- **Document text**
-- -- --

"It'll be nice for residents to have birdsong," was the ignorant off-the-cuff comment overheard by RSPB staff who'd been in the public gallery attending a Medway Council planning meeting.
Local residents, campaigners and developers had attended to hear councillors debate an application to build 5,000 new homes at Lodge Hill in North Kent on a former Ministry of Defence site.
Everyone knows homes are desperately needed; for both people and nature. But this planning application is about more than meeting a local housing need driven by Government targets requiring local authorities to embark on a long-overdue building crusade. This application not only condemns a locally important breeding colony of nightingales to extinction, it also throws down a gauntlet that, if left unchecked, would allow builders to trash protected nature sites nationally. I for one am wholly opposed to both outcomes. They're avoidable and unnecessary.
That overheard comment was based on suggestions some of the resident nightingales would somehow survive the transformation from woodland and nationally protected land into a housing estate. We submitted evidence warning that the loss of the habitat would lead to the loss of these red-listed birds. We contacted councillors and their officers. We aired our concerns in the local media. We also warned that ignoring the sites' protected status as a Site of Special Scientific Interest [SSSI] would fly in the face of UK Government legislation. Medway Council has chosen to challenge UK law and ignore their moral responsibility to the future of declining nightingales.
We are challenging their decision and have launched an e-petition urging Eric Pickles, the Secretary of State for Communities and Local Government to "call-in" this application and allow the rigorous process of a public inquiry to rule on the matter. If the development goes ahead, it will be one of the largest losses of SSSI land in the country since the mid-1990's.
Lodge Hill sits on north Kent's Hoo Peninsula. It's a little gem of a spot, not far from London, treasured for its wildlife. It's an area requiring more housing and employment. In short, it needs a detailed review of its needs and a clinical assessment of its full wealth of resources to ensure future development enhances the area for people, nature and its economy. The current plan of action falls far short of what the Hoo Peninsula needs and deserves.
This is a matter of national importance for the future of the UK's struggling wildlife, especially the immediately threatened nightingales. We'd like to demonstrate to Eric Pickles just how strong public opinion is for nature. So please do sign our e-petition and join us and the local MP, Mark Reckless, in backing the Government’s own guidance on developing protected sites. Save Lodge Hill from this unsuitable, unsustainable, unprecedented, unscientific and over-optimistic development.

-- -- --

[Stored data]
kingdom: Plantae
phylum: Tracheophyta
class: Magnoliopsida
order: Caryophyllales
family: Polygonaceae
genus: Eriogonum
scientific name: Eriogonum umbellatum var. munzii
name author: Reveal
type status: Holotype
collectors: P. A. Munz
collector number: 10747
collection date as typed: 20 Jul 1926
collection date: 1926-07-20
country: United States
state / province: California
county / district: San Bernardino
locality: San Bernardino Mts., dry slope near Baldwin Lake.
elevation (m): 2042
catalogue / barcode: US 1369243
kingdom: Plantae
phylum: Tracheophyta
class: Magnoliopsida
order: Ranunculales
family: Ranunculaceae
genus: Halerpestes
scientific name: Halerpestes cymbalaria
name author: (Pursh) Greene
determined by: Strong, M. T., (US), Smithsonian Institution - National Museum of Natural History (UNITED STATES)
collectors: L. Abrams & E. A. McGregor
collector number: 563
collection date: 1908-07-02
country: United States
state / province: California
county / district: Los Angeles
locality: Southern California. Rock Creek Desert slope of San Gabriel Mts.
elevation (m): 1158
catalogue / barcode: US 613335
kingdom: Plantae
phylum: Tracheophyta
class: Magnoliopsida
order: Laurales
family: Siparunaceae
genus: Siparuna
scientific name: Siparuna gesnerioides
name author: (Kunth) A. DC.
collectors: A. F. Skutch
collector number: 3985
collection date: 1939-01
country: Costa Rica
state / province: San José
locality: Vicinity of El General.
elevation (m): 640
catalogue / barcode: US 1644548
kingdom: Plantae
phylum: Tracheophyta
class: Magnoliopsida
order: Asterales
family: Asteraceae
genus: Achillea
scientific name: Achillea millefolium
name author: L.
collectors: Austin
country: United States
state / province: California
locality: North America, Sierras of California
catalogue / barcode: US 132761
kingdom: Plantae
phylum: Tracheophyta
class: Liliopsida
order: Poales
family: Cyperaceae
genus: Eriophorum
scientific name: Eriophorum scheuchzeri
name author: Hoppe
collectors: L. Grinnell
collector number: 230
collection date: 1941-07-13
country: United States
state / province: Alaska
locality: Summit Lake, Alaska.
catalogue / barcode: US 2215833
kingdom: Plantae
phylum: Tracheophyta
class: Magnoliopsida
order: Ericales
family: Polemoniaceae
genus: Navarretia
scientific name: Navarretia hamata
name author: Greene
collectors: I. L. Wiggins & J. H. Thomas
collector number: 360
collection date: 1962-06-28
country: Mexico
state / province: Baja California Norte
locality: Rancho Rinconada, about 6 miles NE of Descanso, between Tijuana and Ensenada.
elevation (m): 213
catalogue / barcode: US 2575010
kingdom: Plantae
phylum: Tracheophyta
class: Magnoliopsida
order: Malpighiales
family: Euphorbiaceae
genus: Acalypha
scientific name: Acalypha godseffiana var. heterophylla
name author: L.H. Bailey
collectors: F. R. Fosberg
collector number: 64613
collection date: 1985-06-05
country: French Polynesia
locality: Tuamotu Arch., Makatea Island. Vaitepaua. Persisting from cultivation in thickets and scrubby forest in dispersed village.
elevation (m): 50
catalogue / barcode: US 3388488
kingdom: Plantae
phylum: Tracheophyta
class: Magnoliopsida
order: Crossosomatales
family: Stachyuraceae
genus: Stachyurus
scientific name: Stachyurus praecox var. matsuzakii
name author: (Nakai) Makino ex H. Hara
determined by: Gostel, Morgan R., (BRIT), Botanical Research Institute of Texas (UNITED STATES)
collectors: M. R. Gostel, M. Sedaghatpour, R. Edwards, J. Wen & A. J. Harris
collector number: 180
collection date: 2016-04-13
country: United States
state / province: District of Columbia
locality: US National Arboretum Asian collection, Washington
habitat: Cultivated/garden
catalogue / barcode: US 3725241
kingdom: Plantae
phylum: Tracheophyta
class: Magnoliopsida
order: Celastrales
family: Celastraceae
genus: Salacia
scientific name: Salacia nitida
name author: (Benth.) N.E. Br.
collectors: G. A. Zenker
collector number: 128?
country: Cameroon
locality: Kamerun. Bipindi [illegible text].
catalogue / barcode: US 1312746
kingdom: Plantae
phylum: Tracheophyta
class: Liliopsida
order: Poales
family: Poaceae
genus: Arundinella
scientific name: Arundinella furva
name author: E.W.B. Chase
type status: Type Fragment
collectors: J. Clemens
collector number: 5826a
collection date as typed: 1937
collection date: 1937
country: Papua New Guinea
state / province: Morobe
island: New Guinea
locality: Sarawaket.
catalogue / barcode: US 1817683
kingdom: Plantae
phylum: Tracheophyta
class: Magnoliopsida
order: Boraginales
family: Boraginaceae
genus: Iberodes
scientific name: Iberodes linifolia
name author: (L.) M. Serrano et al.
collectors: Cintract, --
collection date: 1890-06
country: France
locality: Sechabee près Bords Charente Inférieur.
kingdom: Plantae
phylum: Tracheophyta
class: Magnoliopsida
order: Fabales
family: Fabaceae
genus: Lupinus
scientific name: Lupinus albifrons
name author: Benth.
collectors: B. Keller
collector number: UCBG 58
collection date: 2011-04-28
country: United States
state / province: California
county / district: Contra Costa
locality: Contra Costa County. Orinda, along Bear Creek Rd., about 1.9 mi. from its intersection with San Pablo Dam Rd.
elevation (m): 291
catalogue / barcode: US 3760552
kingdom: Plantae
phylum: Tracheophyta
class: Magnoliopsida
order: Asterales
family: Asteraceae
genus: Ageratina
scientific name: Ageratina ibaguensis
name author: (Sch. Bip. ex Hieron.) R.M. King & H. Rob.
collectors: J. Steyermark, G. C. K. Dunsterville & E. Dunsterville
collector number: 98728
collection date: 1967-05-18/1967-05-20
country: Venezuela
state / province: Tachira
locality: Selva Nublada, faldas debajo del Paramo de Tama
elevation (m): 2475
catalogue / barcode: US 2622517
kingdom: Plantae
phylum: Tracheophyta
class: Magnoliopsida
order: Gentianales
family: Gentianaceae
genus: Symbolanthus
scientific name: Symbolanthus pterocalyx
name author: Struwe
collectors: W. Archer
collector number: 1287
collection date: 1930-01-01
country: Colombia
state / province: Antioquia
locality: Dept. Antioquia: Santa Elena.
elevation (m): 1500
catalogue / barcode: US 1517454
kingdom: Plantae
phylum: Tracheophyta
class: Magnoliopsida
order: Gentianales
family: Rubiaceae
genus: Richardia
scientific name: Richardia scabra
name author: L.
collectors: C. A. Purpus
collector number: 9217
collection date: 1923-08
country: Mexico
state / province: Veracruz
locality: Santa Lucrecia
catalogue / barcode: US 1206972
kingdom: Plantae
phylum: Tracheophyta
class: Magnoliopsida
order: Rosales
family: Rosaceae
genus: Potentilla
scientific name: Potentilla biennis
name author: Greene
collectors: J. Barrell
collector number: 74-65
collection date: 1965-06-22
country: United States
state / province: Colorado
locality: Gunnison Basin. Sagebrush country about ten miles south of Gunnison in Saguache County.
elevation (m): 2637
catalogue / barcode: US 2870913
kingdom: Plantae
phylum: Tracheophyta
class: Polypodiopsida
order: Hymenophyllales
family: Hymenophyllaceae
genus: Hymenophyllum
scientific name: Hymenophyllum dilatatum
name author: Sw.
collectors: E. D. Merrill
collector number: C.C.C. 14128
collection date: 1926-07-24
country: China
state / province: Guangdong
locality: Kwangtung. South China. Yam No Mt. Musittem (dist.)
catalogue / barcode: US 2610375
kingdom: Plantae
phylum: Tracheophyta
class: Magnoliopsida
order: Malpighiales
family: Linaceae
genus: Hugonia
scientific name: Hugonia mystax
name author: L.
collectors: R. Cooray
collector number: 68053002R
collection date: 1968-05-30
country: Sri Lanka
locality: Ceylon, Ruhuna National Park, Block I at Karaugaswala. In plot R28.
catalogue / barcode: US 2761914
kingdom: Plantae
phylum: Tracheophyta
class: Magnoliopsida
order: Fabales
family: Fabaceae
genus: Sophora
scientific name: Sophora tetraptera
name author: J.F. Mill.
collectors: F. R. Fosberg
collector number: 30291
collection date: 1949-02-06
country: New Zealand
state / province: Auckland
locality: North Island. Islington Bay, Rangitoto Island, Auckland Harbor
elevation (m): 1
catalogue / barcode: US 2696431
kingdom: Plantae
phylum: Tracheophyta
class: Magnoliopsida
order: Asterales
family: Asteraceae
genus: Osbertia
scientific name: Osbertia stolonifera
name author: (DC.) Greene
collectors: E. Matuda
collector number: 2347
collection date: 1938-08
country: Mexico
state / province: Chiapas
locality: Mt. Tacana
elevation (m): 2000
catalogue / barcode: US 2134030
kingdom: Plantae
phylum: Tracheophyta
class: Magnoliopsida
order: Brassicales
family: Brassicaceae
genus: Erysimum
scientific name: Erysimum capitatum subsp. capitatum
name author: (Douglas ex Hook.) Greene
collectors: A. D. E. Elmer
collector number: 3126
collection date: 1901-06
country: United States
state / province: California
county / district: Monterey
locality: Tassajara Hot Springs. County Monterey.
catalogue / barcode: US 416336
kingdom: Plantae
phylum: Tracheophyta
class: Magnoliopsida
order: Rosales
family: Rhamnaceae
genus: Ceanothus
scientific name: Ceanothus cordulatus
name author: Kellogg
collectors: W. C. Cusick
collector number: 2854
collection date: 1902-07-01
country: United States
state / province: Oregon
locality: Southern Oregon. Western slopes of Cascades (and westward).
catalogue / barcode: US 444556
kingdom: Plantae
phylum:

-- -- --

- **Set of tasks**
1. Return the section of the Lodge Hill piece starting with "Local residents, campaigners" and going on through "avoidable and unnecessary.", copied word for word.
2. In the Lodge Hill piece, how many new homes would the planning application build?

- **Activity answers**
1.
Local residents, campaigners and developers had attended to hear councillors debate an application to build 5,000 new homes at Lodge Hill in North Kent on a former Ministry of Defence site.
Everyone knows homes are desperately needed; for both people and nature. But this planning application is about more than meeting a local housing need driven by Government targets requiring local authorities to embark on a long-overdue building crusade. This application not only condemns a locally important breeding colony of nightingales to extinction, it also throws down a gauntlet that, if left unchecked, would allow builders to trash protected nature sites nationally. I for one am wholly opposed to both outcomes. They're avoidable and unnecessary.

2. 5,000 new homes.